== ENTRIES SUPPLIED ==

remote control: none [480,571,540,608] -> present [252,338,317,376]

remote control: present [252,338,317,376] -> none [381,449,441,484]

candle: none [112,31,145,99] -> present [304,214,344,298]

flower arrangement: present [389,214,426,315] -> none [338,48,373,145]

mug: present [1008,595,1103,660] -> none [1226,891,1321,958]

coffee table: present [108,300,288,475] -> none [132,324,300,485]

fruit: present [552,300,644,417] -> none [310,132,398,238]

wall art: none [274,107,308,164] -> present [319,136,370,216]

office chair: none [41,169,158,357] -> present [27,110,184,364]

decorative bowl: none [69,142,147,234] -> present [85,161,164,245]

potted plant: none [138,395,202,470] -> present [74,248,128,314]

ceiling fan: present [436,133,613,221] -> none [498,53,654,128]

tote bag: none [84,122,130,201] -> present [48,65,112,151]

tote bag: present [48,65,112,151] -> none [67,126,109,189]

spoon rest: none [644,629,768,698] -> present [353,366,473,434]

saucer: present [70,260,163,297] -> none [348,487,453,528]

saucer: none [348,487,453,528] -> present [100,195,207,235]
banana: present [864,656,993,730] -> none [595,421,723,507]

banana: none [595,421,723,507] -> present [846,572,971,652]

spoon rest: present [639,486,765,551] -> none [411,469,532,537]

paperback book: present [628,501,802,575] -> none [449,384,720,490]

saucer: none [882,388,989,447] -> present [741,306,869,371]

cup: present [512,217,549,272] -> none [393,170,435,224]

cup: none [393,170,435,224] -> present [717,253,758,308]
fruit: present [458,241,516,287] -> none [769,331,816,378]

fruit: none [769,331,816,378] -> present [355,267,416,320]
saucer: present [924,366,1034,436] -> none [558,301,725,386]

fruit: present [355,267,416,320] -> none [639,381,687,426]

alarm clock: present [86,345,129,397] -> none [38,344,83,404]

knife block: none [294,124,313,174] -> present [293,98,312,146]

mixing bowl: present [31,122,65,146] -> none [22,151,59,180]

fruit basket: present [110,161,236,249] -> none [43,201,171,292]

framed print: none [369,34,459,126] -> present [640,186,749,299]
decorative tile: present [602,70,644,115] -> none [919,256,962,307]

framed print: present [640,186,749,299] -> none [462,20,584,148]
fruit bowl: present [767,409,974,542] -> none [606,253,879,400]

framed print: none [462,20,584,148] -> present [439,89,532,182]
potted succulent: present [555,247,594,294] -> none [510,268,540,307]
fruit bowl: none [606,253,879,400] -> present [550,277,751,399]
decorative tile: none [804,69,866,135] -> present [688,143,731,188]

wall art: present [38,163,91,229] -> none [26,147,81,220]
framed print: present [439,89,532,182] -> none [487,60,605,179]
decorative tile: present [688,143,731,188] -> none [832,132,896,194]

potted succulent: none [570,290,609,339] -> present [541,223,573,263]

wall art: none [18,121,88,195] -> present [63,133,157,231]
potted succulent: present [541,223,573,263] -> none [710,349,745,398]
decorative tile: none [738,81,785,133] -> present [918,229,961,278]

== DIRECTIVE ==
Write out once more the lines above beginning at the line with "fruit: present [355,267,416,320]"; continue through the final line and stop there.

== RESULT OF THE EXERCISE ==
fruit: present [355,267,416,320] -> none [639,381,687,426]

alarm clock: present [86,345,129,397] -> none [38,344,83,404]

knife block: none [294,124,313,174] -> present [293,98,312,146]

mixing bowl: present [31,122,65,146] -> none [22,151,59,180]

fruit basket: present [110,161,236,249] -> none [43,201,171,292]

framed print: none [369,34,459,126] -> present [640,186,749,299]
decorative tile: present [602,70,644,115] -> none [919,256,962,307]

framed print: present [640,186,749,299] -> none [462,20,584,148]
fruit bowl: present [767,409,974,542] -> none [606,253,879,400]

framed print: none [462,20,584,148] -> present [439,89,532,182]
potted succulent: present [555,247,594,294] -> none [510,268,540,307]
fruit bowl: none [606,253,879,400] -> present [550,277,751,399]
decorative tile: none [804,69,866,135] -> present [688,143,731,188]

wall art: present [38,163,91,229] -> none [26,147,81,220]
framed print: present [439,89,532,182] -> none [487,60,605,179]
decorative tile: present [688,143,731,188] -> none [832,132,896,194]

potted succulent: none [570,290,609,339] -> present [541,223,573,263]

wall art: none [18,121,88,195] -> present [63,133,157,231]
potted succulent: present [541,223,573,263] -> none [710,349,745,398]
decorative tile: none [738,81,785,133] -> present [918,229,961,278]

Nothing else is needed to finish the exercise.